# Extracted records
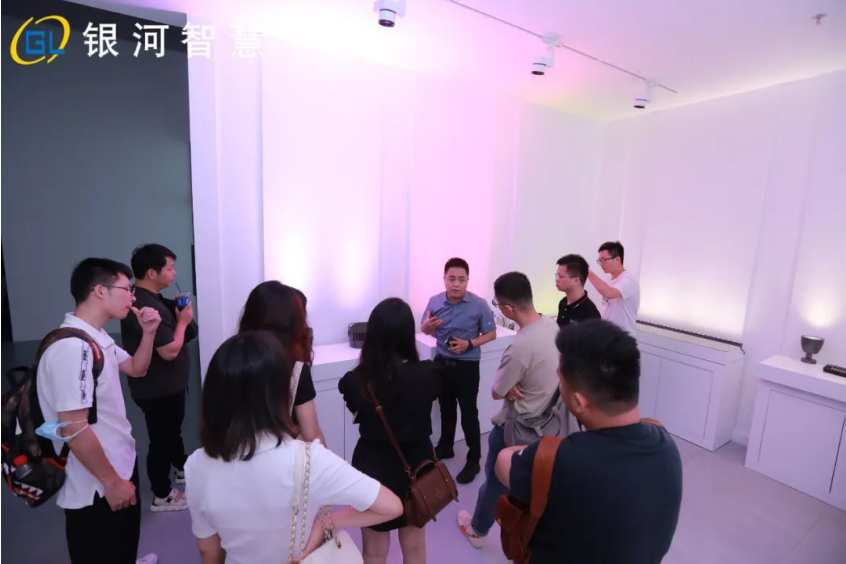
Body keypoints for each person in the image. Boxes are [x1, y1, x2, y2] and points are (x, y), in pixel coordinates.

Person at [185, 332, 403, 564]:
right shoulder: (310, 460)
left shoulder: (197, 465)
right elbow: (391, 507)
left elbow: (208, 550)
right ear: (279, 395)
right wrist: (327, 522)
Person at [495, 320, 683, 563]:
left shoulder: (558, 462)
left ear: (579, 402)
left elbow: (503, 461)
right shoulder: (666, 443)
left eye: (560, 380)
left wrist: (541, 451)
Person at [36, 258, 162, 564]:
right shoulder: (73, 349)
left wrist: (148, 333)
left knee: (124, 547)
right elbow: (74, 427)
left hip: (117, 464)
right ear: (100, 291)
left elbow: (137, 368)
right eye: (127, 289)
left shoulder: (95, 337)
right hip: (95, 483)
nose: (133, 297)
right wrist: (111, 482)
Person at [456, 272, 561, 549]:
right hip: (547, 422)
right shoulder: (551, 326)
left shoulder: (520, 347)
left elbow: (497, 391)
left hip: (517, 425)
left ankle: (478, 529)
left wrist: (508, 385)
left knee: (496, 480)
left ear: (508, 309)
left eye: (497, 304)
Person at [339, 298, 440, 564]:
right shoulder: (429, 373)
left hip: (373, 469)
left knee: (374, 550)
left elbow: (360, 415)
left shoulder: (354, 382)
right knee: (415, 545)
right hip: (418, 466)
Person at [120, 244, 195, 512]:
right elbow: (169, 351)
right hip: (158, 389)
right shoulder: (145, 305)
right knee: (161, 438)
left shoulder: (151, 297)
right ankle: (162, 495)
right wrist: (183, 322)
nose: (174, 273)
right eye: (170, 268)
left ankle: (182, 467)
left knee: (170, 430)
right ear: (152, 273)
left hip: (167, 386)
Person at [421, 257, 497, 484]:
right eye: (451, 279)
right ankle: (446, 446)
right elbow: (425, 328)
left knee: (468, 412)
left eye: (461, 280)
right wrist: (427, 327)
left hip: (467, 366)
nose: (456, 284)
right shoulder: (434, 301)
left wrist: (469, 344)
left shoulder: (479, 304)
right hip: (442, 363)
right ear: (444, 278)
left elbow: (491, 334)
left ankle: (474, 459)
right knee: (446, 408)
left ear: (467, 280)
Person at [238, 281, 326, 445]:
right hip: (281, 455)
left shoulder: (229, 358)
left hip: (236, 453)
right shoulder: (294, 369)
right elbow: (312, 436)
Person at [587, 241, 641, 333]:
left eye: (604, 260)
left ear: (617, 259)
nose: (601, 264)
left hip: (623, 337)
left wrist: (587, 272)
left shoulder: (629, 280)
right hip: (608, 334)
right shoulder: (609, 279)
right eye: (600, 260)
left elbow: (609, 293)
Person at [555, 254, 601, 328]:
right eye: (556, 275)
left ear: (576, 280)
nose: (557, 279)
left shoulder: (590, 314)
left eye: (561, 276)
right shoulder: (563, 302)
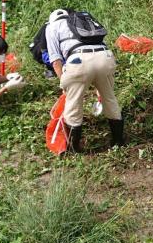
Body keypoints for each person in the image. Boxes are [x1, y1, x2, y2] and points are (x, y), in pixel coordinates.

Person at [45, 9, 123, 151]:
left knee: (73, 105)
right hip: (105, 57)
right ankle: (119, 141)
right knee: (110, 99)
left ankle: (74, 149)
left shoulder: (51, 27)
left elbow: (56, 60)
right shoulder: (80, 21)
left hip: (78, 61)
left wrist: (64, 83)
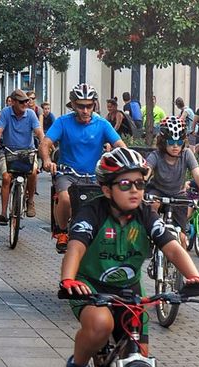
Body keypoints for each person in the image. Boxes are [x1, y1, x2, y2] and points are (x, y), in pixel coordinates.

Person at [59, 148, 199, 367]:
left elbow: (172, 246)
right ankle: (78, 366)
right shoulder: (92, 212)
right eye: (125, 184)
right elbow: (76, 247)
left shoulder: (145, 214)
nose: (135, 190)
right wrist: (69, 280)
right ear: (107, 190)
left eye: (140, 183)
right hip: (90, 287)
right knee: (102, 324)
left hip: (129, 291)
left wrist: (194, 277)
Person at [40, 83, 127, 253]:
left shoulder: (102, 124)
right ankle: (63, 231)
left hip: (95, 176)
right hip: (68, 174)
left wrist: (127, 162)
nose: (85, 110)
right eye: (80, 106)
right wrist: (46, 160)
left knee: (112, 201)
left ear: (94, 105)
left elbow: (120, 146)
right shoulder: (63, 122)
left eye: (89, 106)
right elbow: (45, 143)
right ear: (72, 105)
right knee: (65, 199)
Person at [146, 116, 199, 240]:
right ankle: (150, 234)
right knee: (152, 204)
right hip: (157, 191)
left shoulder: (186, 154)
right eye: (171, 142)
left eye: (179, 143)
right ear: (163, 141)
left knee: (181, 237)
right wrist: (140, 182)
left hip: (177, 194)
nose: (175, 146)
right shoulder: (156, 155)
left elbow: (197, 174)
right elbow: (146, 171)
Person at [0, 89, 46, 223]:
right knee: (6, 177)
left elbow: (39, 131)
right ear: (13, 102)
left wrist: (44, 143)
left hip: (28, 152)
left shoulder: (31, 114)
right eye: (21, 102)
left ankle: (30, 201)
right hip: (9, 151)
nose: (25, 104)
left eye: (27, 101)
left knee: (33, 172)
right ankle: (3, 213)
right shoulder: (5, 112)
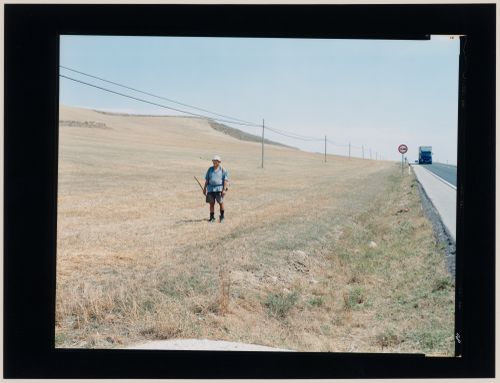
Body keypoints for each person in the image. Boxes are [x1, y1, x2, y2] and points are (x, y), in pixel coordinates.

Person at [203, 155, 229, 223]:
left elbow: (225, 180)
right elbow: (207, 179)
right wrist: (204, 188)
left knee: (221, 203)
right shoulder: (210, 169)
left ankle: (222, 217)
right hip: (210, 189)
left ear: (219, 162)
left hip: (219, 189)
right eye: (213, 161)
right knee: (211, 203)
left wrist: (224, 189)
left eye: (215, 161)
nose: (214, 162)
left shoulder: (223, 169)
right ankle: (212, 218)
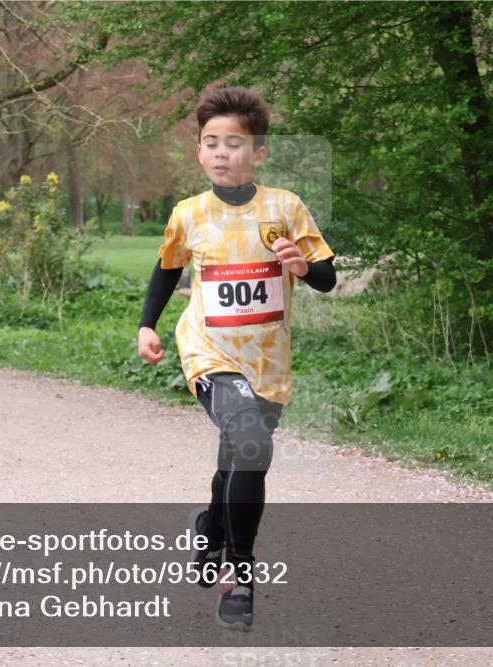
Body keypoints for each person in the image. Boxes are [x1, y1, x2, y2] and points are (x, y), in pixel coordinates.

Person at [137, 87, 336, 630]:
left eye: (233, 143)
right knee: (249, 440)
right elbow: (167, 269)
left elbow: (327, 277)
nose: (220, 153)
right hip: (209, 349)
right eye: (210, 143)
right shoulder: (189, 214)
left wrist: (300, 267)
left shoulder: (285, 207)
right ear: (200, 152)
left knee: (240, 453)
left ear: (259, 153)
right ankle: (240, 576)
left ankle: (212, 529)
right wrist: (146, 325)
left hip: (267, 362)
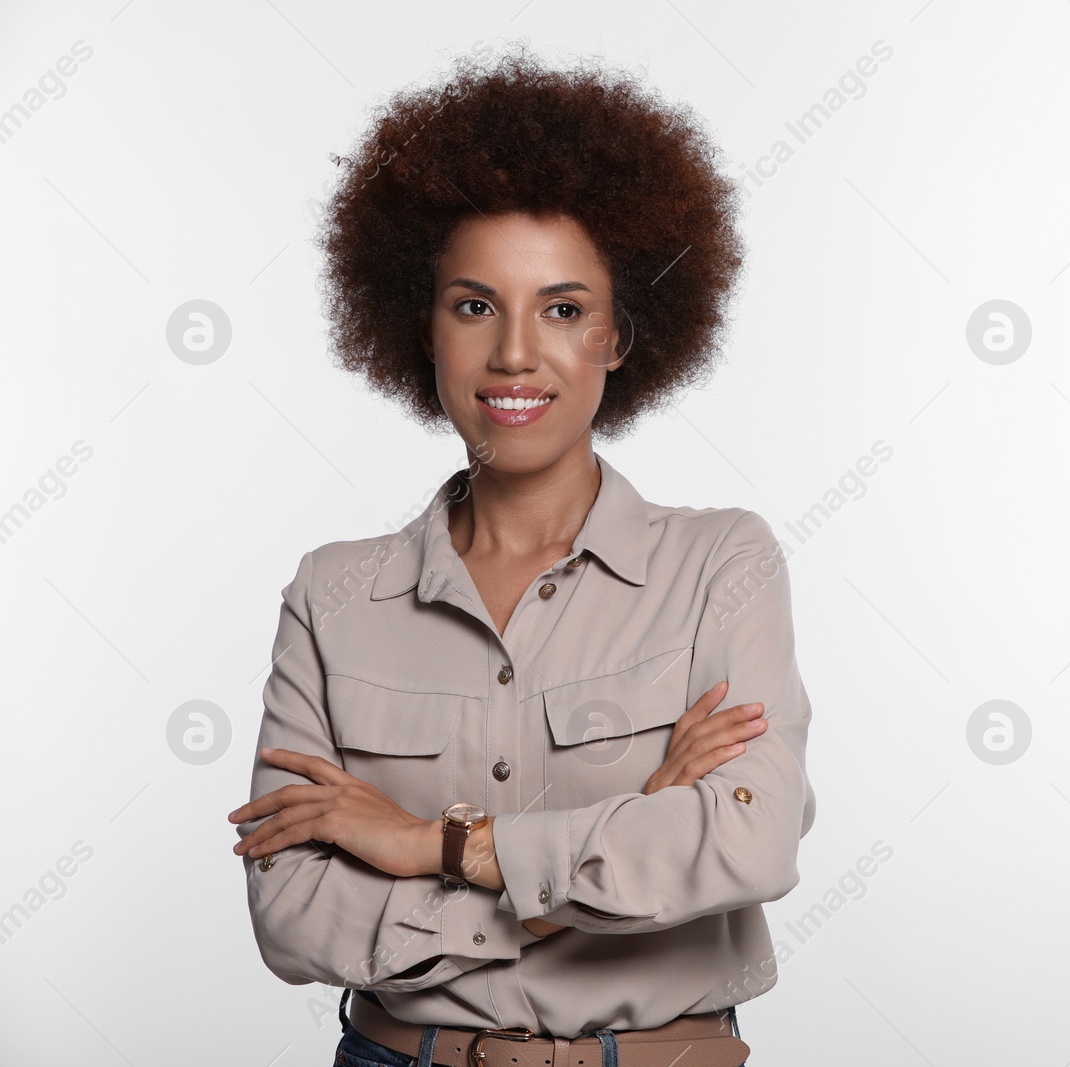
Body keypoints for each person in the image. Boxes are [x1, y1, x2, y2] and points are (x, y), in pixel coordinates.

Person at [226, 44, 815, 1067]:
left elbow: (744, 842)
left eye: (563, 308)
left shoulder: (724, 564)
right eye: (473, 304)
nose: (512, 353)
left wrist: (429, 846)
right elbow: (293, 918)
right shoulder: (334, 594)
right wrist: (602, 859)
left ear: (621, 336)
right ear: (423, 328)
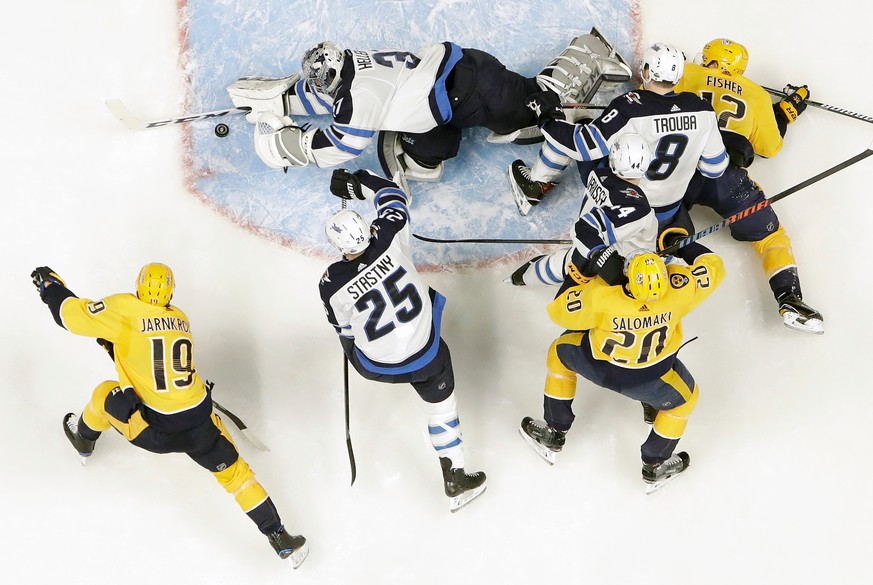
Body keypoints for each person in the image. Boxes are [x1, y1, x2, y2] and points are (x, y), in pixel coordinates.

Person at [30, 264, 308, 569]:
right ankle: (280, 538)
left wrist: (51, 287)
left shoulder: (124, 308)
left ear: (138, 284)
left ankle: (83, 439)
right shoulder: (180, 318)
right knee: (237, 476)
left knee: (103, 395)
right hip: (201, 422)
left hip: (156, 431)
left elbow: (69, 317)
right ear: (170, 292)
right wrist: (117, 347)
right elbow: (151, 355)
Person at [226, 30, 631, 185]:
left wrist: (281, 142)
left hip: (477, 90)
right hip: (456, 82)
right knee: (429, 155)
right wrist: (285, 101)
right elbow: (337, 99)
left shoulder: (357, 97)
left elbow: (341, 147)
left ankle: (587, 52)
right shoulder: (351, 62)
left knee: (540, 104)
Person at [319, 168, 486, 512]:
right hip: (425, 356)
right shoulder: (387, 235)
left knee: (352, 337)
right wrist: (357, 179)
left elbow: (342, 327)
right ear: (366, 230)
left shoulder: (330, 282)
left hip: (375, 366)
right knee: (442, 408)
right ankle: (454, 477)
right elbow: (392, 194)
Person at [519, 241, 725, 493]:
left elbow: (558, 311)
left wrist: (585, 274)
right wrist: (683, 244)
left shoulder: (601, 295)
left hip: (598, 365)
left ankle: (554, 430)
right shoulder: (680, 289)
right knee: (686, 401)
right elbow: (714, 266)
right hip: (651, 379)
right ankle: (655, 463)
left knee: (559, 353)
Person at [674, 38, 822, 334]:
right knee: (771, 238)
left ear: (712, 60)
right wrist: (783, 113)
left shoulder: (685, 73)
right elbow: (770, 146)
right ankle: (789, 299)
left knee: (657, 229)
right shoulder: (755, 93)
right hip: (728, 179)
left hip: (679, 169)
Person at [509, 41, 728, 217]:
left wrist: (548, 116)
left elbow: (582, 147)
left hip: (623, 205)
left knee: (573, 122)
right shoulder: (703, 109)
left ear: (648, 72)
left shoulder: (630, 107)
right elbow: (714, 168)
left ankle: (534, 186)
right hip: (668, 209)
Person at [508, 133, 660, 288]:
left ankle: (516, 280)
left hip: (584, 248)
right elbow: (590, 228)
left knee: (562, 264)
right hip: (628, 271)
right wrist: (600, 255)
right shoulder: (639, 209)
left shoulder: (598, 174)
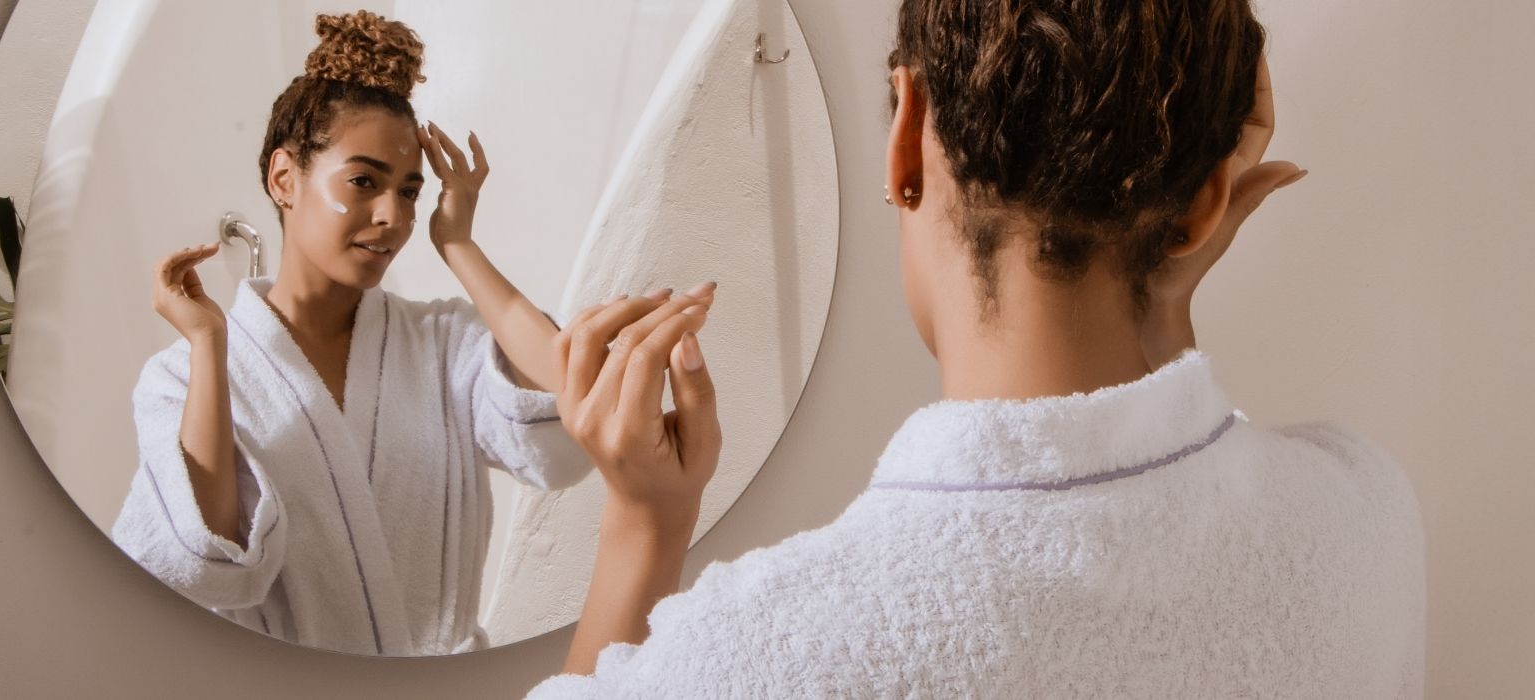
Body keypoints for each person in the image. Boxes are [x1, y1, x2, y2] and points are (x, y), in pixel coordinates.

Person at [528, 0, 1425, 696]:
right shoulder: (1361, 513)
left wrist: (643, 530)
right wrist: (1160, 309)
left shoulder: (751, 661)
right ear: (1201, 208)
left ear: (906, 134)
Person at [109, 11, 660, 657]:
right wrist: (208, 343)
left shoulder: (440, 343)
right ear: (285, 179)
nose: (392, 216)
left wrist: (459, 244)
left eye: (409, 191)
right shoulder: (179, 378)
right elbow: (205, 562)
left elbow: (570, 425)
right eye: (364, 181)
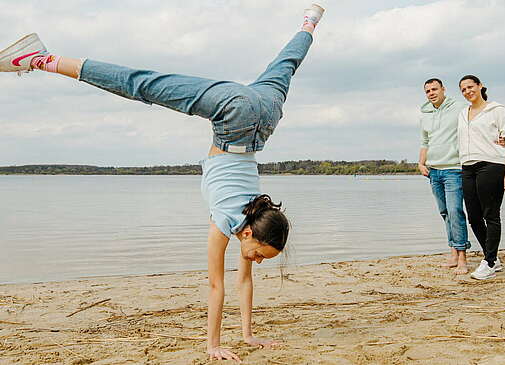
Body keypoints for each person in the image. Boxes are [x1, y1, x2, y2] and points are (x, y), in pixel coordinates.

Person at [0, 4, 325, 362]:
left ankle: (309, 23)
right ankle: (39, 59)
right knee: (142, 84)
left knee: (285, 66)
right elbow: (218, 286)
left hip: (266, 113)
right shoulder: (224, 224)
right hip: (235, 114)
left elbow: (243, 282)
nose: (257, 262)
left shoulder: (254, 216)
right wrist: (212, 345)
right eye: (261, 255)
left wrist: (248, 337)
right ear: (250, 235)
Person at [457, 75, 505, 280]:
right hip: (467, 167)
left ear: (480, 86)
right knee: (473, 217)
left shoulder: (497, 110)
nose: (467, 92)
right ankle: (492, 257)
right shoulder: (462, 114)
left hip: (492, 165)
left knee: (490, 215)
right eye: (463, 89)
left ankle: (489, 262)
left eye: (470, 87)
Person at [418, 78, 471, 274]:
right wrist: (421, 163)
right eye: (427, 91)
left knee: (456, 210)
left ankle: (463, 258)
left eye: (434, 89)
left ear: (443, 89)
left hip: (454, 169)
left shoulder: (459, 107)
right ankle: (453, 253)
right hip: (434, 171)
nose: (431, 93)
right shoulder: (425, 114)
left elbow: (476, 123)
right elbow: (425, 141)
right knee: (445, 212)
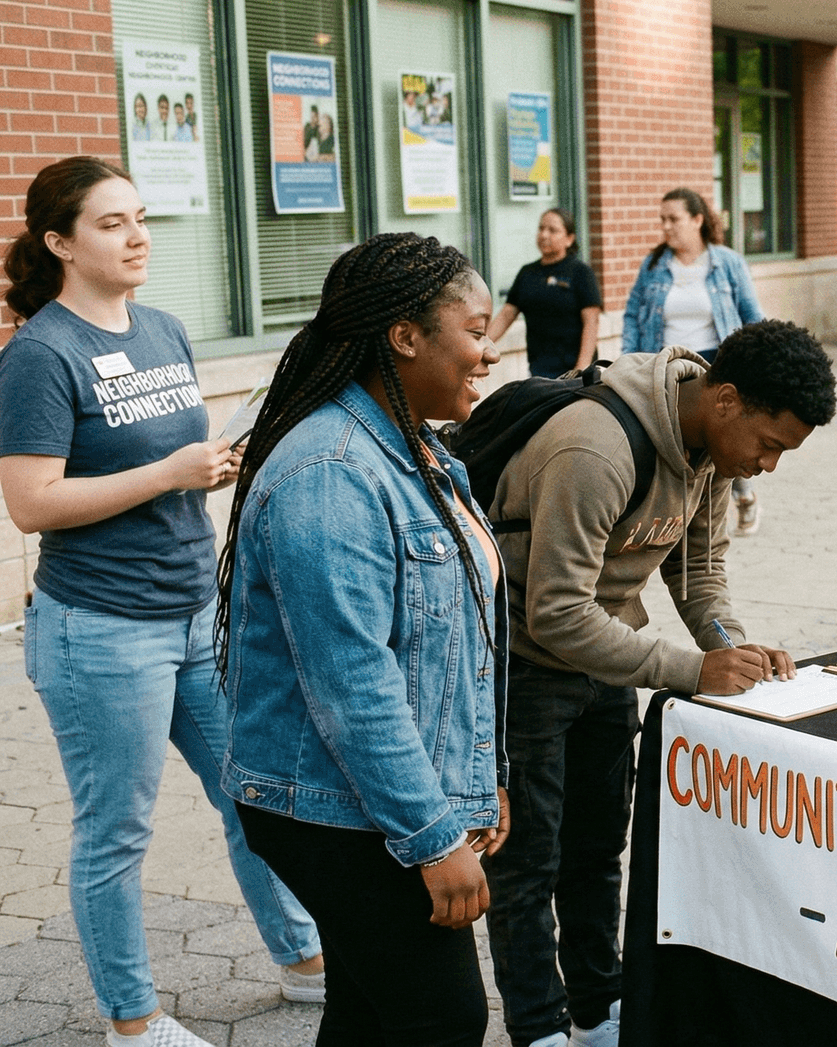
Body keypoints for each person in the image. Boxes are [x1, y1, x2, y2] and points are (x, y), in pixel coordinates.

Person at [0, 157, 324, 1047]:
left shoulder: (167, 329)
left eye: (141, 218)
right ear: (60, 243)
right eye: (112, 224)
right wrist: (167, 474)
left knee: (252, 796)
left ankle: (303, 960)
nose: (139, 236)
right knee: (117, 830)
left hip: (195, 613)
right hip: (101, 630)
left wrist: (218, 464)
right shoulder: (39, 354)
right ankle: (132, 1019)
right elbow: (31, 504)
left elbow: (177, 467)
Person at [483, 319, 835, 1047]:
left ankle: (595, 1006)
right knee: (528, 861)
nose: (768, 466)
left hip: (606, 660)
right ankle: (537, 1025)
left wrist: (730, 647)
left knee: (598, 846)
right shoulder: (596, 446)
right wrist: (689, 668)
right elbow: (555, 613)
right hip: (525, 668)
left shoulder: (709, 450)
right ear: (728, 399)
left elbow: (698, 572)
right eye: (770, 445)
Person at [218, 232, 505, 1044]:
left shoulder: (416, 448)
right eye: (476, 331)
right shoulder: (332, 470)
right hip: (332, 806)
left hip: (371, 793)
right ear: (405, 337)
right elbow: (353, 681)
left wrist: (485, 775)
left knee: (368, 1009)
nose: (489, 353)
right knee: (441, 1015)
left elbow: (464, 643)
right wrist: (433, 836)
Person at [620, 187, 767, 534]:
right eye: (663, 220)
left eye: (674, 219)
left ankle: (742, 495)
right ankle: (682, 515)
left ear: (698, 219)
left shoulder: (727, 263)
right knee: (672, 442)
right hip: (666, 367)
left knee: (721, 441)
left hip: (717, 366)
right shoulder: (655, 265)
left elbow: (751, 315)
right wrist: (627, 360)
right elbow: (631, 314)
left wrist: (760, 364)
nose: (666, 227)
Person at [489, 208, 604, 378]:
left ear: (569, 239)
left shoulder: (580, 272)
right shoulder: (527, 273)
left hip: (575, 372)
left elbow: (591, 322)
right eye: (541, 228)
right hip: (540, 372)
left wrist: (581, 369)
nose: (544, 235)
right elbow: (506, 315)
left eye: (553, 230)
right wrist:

# What the task asks
Take the lines above from the one containing "left hip: (477, 90)" down to the one containing "right ankle: (655, 463)", and transcribe them exactly, both ends included.

# Written solution
left hip: (477, 90)
right hip: (456, 82)
right knee: (429, 155)
right wrist: (285, 101)
right elbow: (337, 99)
left shoulder: (357, 97)
left elbow: (341, 147)
left ankle: (587, 52)
right shoulder: (351, 62)
left knee: (540, 104)
Person at [319, 168, 486, 512]:
right hip: (425, 356)
right shoulder: (387, 235)
left knee: (352, 337)
right wrist: (357, 179)
left elbow: (342, 327)
right ear: (366, 230)
left shoulder: (330, 282)
left hip: (375, 366)
right knee: (442, 408)
right ankle: (454, 477)
right elbow: (392, 194)
Person at [519, 241, 725, 493]:
left elbow: (558, 311)
left wrist: (585, 274)
right wrist: (683, 244)
left shoulder: (601, 295)
left hip: (598, 365)
left ankle: (554, 430)
right shoulder: (680, 289)
right knee: (686, 401)
right elbow: (714, 266)
right hip: (651, 379)
right ankle: (655, 463)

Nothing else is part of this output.